» Provided passage:
>>>

2006-09-21 Thread Simon Josefsson
[EMAIL PROTECTED] (Peter Gutmann) writes:

>>Consequently, I think the focus on e=3 is misguided. 
>
> It's not at all misguided.  This whole debate about trying to hang on to e=3
> seems like the argument about epicycles, you modify the theory to handle
> anomalies, then you modify it again to handle further anomalies, then you
> modify it again, and again, ...  Alternatively, you say that the earth
> revolves around the sun, and all of the kludges upon kludges go away.
> Similarly, the thousands of words of nitpicking standards, bashing ASN.1, and
> so on ad nauseum, can be eliminated entirely by following one simple rule:
>
>   Don't use e=3
>
> This is never going to be reliably fixed if the "fix" is to assume that every
> implementor and implementation everywhere can get every miniscule detail right
> every time.  The fix is to stop using e=3 and be done with it.

<<<

» Tasks to complete:
• a. In the e=3 thread excerpt, what single rule is offered as the way to eliminate the nitpicking standards and ASN.1 bashing?
• b. Find every line in the rows that contains the string "retention" and copy each one out. Case counts.
The text and the rows were taken from unrelated sources.

» Material provided:
>>>

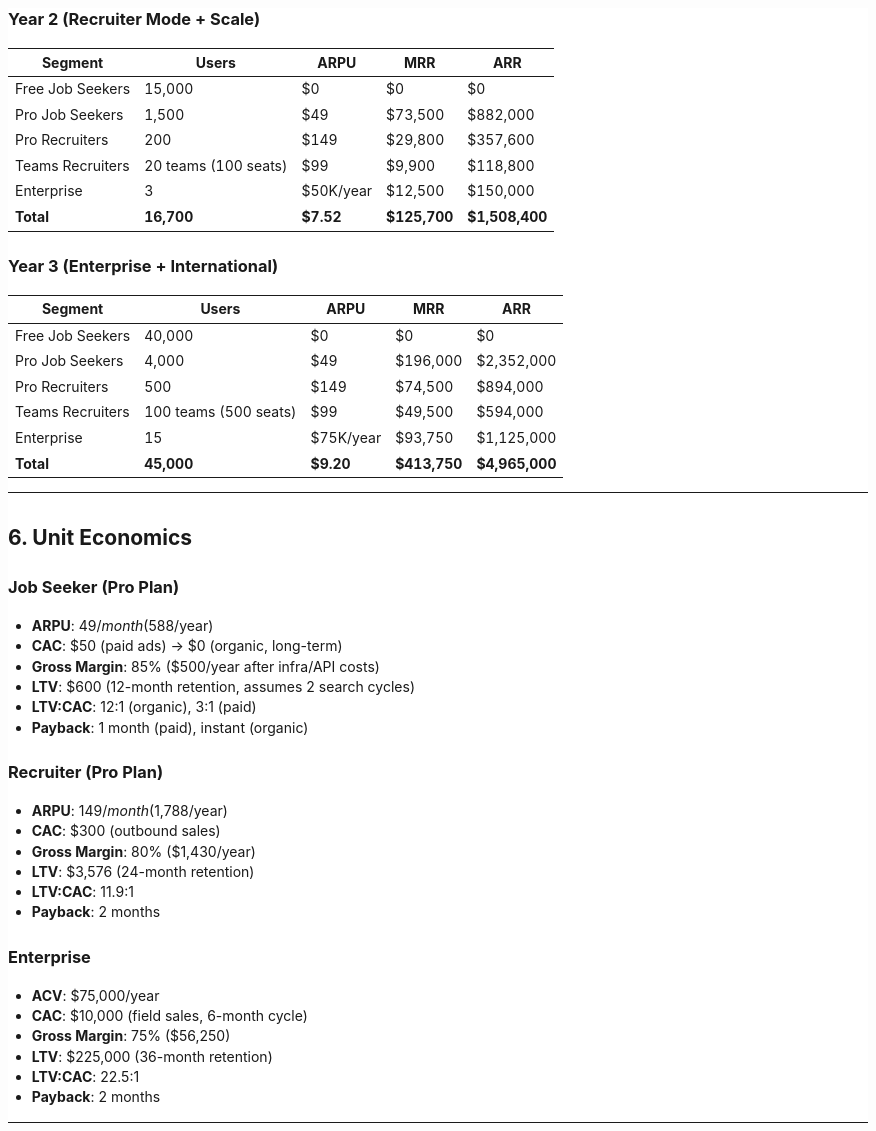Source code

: ### Year 2 (Recruiter Mode + Scale)
| Segment | Users | ARPU | MRR | ARR |
|---------|-------|------|-----|-----|
| Free Job Seekers | 15,000 | $0 | $0 | $0 |
| Pro Job Seekers | 1,500 | $49 | $73,500 | $882,000 |
| Pro Recruiters | 200 | $149 | $29,800 | $357,600 |
| Teams Recruiters | 20 teams (100 seats) | $99 | $9,900 | $118,800 |
| Enterprise | 3 | $50K/year | $12,500 | $150,000 |
| **Total** | **16,700** | **$7.52** | **$125,700** | **$1,508,400** |

### Year 3 (Enterprise + International)
| Segment | Users | ARPU | MRR | ARR |
|---------|-------|------|-----|-----|
| Free Job Seekers | 40,000 | $0 | $0 | $0 |
| Pro Job Seekers | 4,000 | $49 | $196,000 | $2,352,000 |
| Pro Recruiters | 500 | $149 | $74,500 | $894,000 |
| Teams Recruiters | 100 teams (500 seats) | $99 | $49,500 | $594,000 |
| Enterprise | 15 | $75K/year | $93,750 | $1,125,000 |
| **Total** | **45,000** | **$9.20** | **$413,750** | **$4,965,000** |

---

## 6. Unit Economics

### Job Seeker (Pro Plan)
- **ARPU**: $49/month ($588/year)
- **CAC**: $50 (paid ads) → $0 (organic, long-term)
- **Gross Margin**: 85% ($500/year after infra/API costs)
- **LTV**: $600 (12-month retention, assumes 2 search cycles)
- **LTV:CAC**: 12:1 (organic), 3:1 (paid)
- **Payback**: 1 month (paid), instant (organic)

### Recruiter (Pro Plan)
- **ARPU**: $149/month ($1,788/year)
- **CAC**: $300 (outbound sales)
- **Gross Margin**: 80% ($1,430/year)
- **LTV**: $3,576 (24-month retention)
- **LTV:CAC**: 11.9:1
- **Payback**: 2 months

### Enterprise
- **ACV**: $75,000/year
- **CAC**: $10,000 (field sales, 6-month cycle)
- **Gross Margin**: 75% ($56,250)
- **LTV**: $225,000 (36-month retention)
- **LTV:CAC**: 22.5:1
- **Payback**: 2 months

---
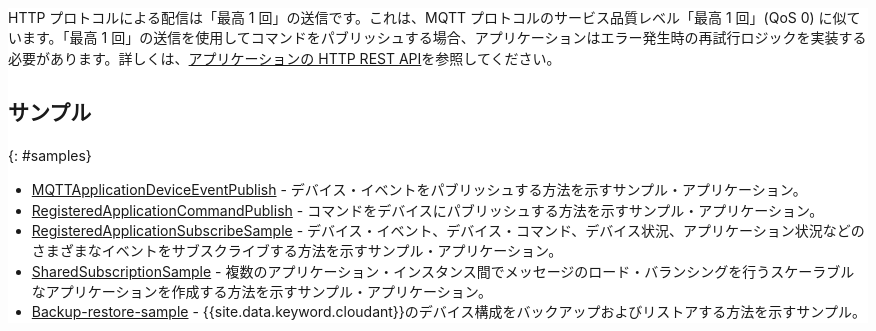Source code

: HTTP プロトコルによる配信は「最高 1 回」の送信です。これは、MQTT プロトコルのサービス品質レベル「最高 1 回」(QoS 0) に似ています。「最高 1 回」の送信を使用してコマンドをパブリッシュする場合、アプリケーションはエラー発生時の再試行ロジックを実装する必要があります。詳しくは、[アプリケーションの HTTP REST API](../api.html)を参照してください。


## サンプル
{: #samples}

-  [MQTTApplicationDeviceEventPublish](https://github.com/ibm-messaging/iot-application-samples/blob/master/java/standalone-samples/src/main/java/com/ibm/iotf/sample/client/application/MQTTApplicationDeviceEventPublish.java) - デバイス・イベントをパブリッシュする方法を示すサンプル・アプリケーション。
-   [RegisteredApplicationCommandPublish](https://github.com/ibm-messaging/iot-application-samples/blob/master/java/standalone-samples/src/main/java/com/ibm/iotf/sample/client/application/RegisteredApplicationCommandPublish.java) - コマンドをデバイスにパブリッシュする方法を示すサンプル・アプリケーション。
-  [RegisteredApplicationSubscribeSample](https://github.com/ibm-messaging/iot-application-samples/blob/master/java/standalone-samples/src/main/java/com/ibm/iotf/sample/client/application/RegisteredApplicationSubscribeSample.java) - デバイス・イベント、デバイス・コマンド、デバイス状況、アプリケーション状況などのさまざまなイベントをサブスクライブする方法を示すサンプル・アプリケーション。
-   [SharedSubscriptionSample](https://github.com/ibm-messaging/iot-application-samples/blob/master/java/standalone-samples/src/main/java/com/ibm/iotf/sample/client/application/SharedSubscriptionSample.java) - 複数のアプリケーション・インスタンス間でメッセージのロード・バランシングを行うスケーラブルなアプリケーションを作成する方法を示すサンプル・アプリケーション。
-  [Backup-restore-sample](https://github.com/ibm-messaging/iot-backup-restore-sample) - {{site.data.keyword.cloudant}}のデバイス構成をバックアップおよびリストアする方法を示すサンプル。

<<<

» Per-task outputs:
• a. Don't use e=3.

• b.
- **LTV**: $600 (12-month retention, assumes 2 search cycles)
- **LTV**: $3,576 (24-month retention)
- **LTV**: $225,000 (36-month retention)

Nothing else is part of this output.